───── Dataset records ─────

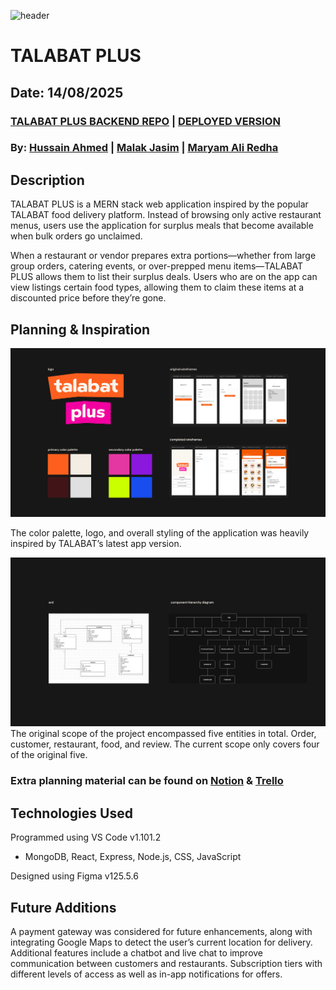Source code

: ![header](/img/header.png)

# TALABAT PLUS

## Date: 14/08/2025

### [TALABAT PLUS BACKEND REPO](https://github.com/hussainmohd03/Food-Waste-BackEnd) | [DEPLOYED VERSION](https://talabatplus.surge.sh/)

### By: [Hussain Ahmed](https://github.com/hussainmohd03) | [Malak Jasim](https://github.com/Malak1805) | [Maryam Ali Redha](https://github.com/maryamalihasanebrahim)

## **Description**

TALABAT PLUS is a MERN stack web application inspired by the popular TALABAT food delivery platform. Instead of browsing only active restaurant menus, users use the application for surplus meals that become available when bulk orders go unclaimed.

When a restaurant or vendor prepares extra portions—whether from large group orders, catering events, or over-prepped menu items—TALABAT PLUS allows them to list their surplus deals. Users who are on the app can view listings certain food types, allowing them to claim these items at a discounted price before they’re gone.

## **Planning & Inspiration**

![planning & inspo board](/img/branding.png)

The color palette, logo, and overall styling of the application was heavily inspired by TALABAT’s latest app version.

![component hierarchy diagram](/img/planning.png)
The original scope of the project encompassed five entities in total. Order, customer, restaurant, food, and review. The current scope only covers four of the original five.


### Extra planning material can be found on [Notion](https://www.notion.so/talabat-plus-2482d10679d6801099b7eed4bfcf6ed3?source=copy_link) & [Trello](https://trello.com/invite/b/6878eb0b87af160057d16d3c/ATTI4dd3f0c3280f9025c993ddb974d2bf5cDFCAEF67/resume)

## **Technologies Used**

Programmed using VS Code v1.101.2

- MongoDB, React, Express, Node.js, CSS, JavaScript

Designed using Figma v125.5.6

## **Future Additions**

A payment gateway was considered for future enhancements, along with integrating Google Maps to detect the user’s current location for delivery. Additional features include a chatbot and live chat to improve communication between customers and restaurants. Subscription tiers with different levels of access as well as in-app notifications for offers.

─────

Exercise directions: Without the pictures, write out every entry exactly as it appears.

Task response:
Source code

: ![header](/img/header.png)

# TALABAT PLUS

## Date: 14/08/2025

### [TALABAT PLUS BACKEND REPO](https://github.com/hussainmohd03/Food-Waste-BackEnd) | [DEPLOYED VERSION](https://talabatplus.surge.sh/)

### By: [Hussain Ahmed](https://github.com/hussainmohd03) | [Malak Jasim](https://github.com/Malak1805) | [Maryam Ali Redha](https://github.com/maryamalihasanebrahim)

## **Description**

TALABAT PLUS is a MERN stack web application inspired by the popular TALABAT food delivery platform. Instead of browsing only active restaurant menus, users use the application for surplus meals that become available when bulk orders go unclaimed.

When a restaurant or vendor prepares extra portions—whether from large group orders, catering events, or over-prepped menu items—TALABAT PLUS allows them to list their surplus deals. Users who are on the app can view listings certain food types, allowing them to claim these items at a discounted price before they’re gone.

## **Planning & Inspiration**

![planning & inspo board](/img/branding.png)

The color palette, logo, and overall styling of the application was heavily inspired by TALABAT’s latest app version.

![component hierarchy diagram](/img/planning.png)
The original scope of the project encompassed five entities in total. Order, customer, restaurant, food, and review. The current scope only covers four of the original five.


### Extra planning material can be found on [Notion](https://www.notion.so/talabat-plus-2482d10679d6801099b7eed4bfcf6ed3?source=copy_link) & [Trello](https://trello.com/invite/b/6878eb0b87af160057d16d3c/ATTI4dd3f0c3280f9025c993ddb974d2bf5cDFCAEF67/resume)

## **Technologies Used**

Programmed using VS Code v1.101.2

- MongoDB, React, Express, Node.js, CSS, JavaScript

Designed using Figma v125.5.6

## **Future Additions**

A payment gateway was considered for future enhancements, along with integrating Google Maps to detect the user’s current location for delivery. Additional features include a chatbot and live chat to improve communication between customers and restaurants. Subscription tiers with different levels of access as well as in-app notifications for offers.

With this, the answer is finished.